After complimenting her on the new hairdo (good thing I have been trained by a house full of women!), I ask her perhaps 30 questions about the dizziness, matching questions and answers up with algorithms in my head for the 50-plus causes of dizziness. When she has it, does it feel like she is moving or does it feel like the room is moving? Did this start after I put you on that new blood pressure med? Etcetera, etcetera. I take notes as we talk, trying to look at her while I type on the computer.
I watch as she climbs up on the exam table, assessing her balance, the precision of her movements, her strength, looking for clues. I do a rapid neurological assessment, check her eye movements, check her heart and pulses, then have her rapidly turn her head to different positions.
All the while I compare the information I get from the questions with the information I get from the physical exam, trying to figure out if this is a heart problem, a balance problem, an ear problem, a brain problem or an emotional problem. But none of this helps — I have no clue what’s causing her dizziness. This is why I hate dizziness — 15 minutes of questions and exam and I got zip. What could I be missing that might kill her; how do I figure this out without spending a million dollars in tests? The next patient is waiting.
Then I remember Question 31 and ask her to hyperventilate. When she does she gets dizzy, and bingo! She remembers then how this problem has come on each year around the anniversary of her husband’s death. As the light of day fades, the loneliness closes in and she remembers how he always came home from work so she was not alone in the dark emptiness of this big house with its strange sounds. And it makes her miss him and fear being alone, so she breaths fast and her heart pounds and she gets dizzy and anxious until she goes to bed and sleep comes because fatigue eventually beats fear.

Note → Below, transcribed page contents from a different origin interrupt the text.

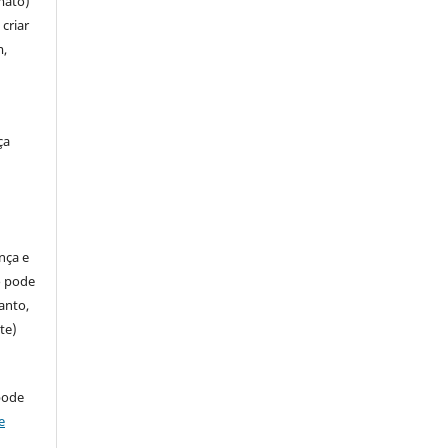
mato)
criar
m,
ça
ença e
so pode
anto,
te)
pode
e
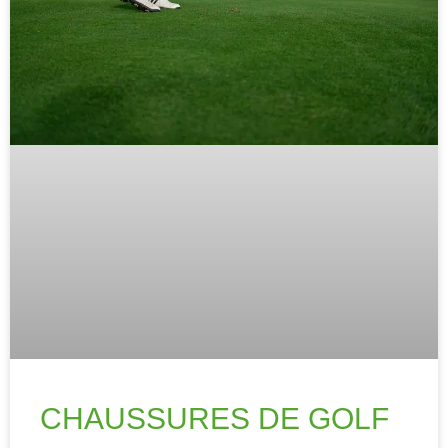
CHAUSSURES DE GOLF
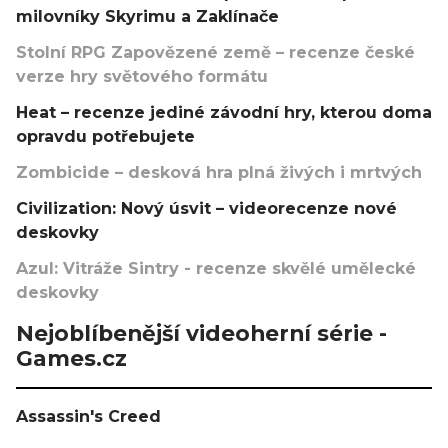
milovníky Skyrimu a Zaklínače
Stolní RPG Zapovězené země – recenze české
verze hry světového formátu
Heat – recenze jediné závodní hry, kterou doma
opravdu potřebujete
Zombicide – desková hra plná živých i mrtvých
Civilization: Nový úsvit – videorecenze nové
deskovky
Azul: Vitráže Sintry - recenze skvělé umělecké
deskovky
Nejoblíbenější videoherní série -
Games.cz
Assassin's Creed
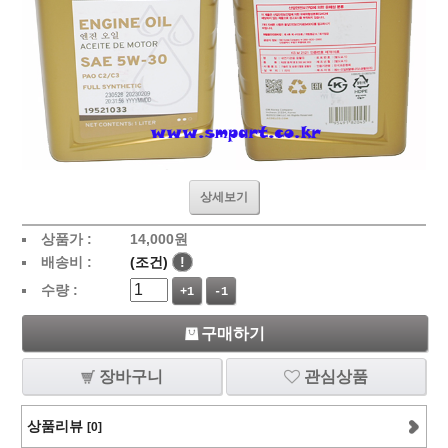
상세보기
상품가 :
14,000
원
배송비 :
(조건)
!
수량 :
+1
-1
구매하기
장바구니
관심상품
상품리뷰
[0]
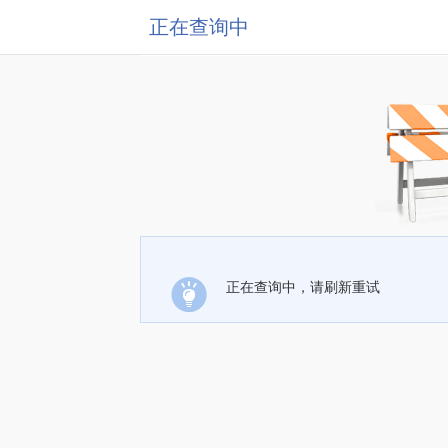
正在查询中
正在查询中，请刷新重试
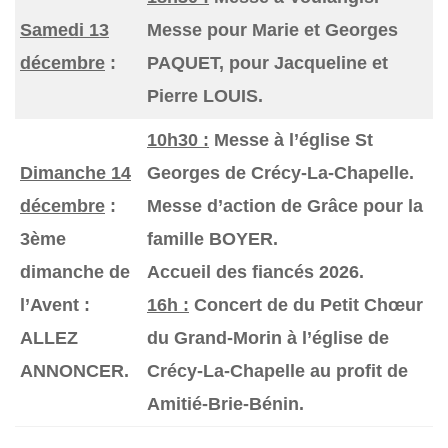
Samedi 13
Messe pour Marie et Georges
décembre
:
PAQUET, pour Jacqueline et
Pierre LOUIS.
10h30 :
Messe à l’église St
Dimanche 14
Georges de Crécy-La-Chapelle.
décembre
:
Messe d’action de Grâce pour la
3ème
famille BOYER.
dimanche de
Accueil des fiancés 2026.
l’Avent :
16h :
Concert de du Petit Chœur
ALLEZ
du Grand-Morin à l’église de
ANNONCER.
Crécy-La-Chapelle au profit de
Amitié-Brie-Bénin.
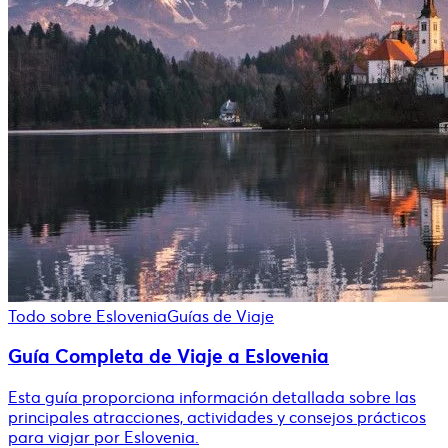
Todo sobre Eslovenia
Guías de Viaje
Guía Completa de Viaje a Eslovenia
Esta guía proporciona información detallada sobre las
principales atracciones, actividades y consejos prácticos
para viajar por Eslovenia.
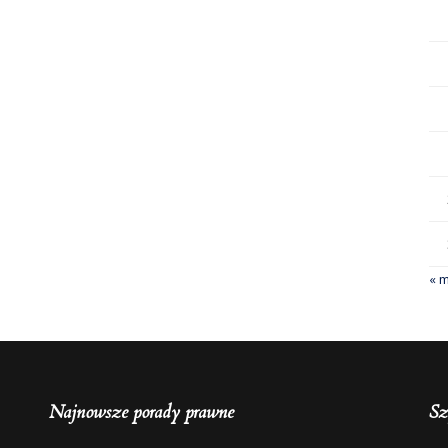
« 
Najnowsze porady prawne
Sz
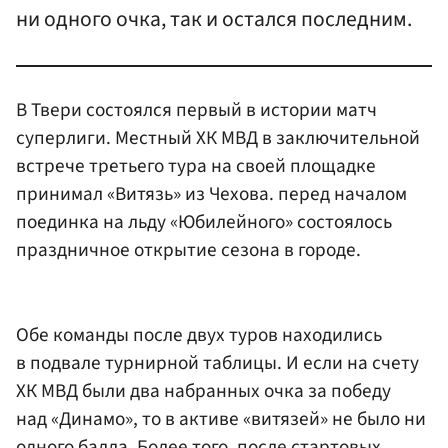
ни одного очка, так и остался последним.
В Твери состоялся первый в истории матч
суперлиги. Местный ХК МВД в заключительной
встрече третьего тура на своей площадке
принимал «Витязь» из Чехова. перед началом
поединка на льду «Юбилейного» состоялось
праздничное открытие сезона в городе.
Обе команды после двух туров находились
в подвале турнирной таблицы. И если на счету
ХК МВД были два набранных очка за победу
над «Динамо», то в активе «витязей» не было ни
одного балла. Более того, после стартовых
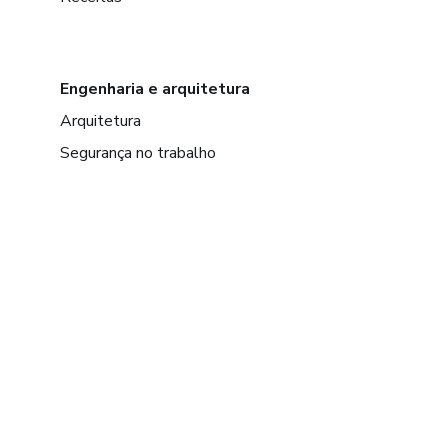
Engenharia e arquitetura
Arquitetura
Segurança no trabalho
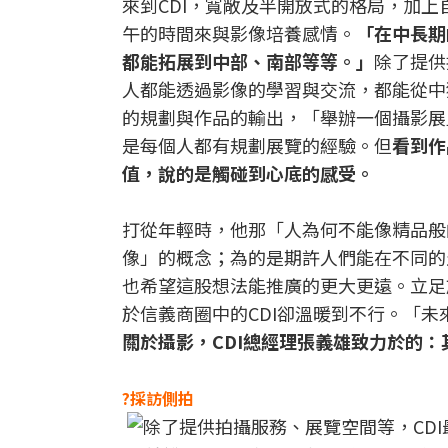
來到CDI，寬敞及半開放式的格局，加
午的時間來與影像培養感情。
「在中長期
都能拓展到中部、南部等等。」
除了提供
人都能透過影像的學習與交流，都能從中
的規劃與作品的輸出，「舉辦一個攝影展
是每個人都有規劃展覽的經驗。但
看到作
值，說的是觸碰到心底的感受。
打從年輕時，他那「人為何不能像精品般
像」的概念；為的是期許人們能在不同的
也希望這股想法能推廣的更大更遠。立足
於信義商圈中的CDI卻溫暖到不行。「未
關於攝影，CDI總經理張義雄致力於的
?採訪側拍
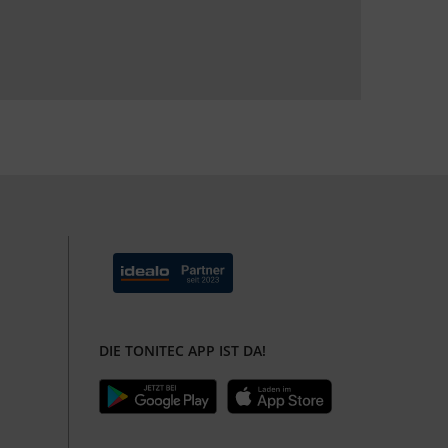
DIE TONITEC APP IST DA!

I want to die before my wife does.
I put my stethoscope away, and we sit like old friends to discuss what might help her get through the evening without dizziness and without some new pills. We agree it’s not crazy for her to talk to him in the evenings as though he is still there, that she should call friends and keep busy at night, and see me again in a month in case I’m wrong about what’s causing her dizziness.
I’m running behind.
Erik Steele, D.O., a physician in Bangor, is chief medical officer of Eastern Maine Healthcare Systems.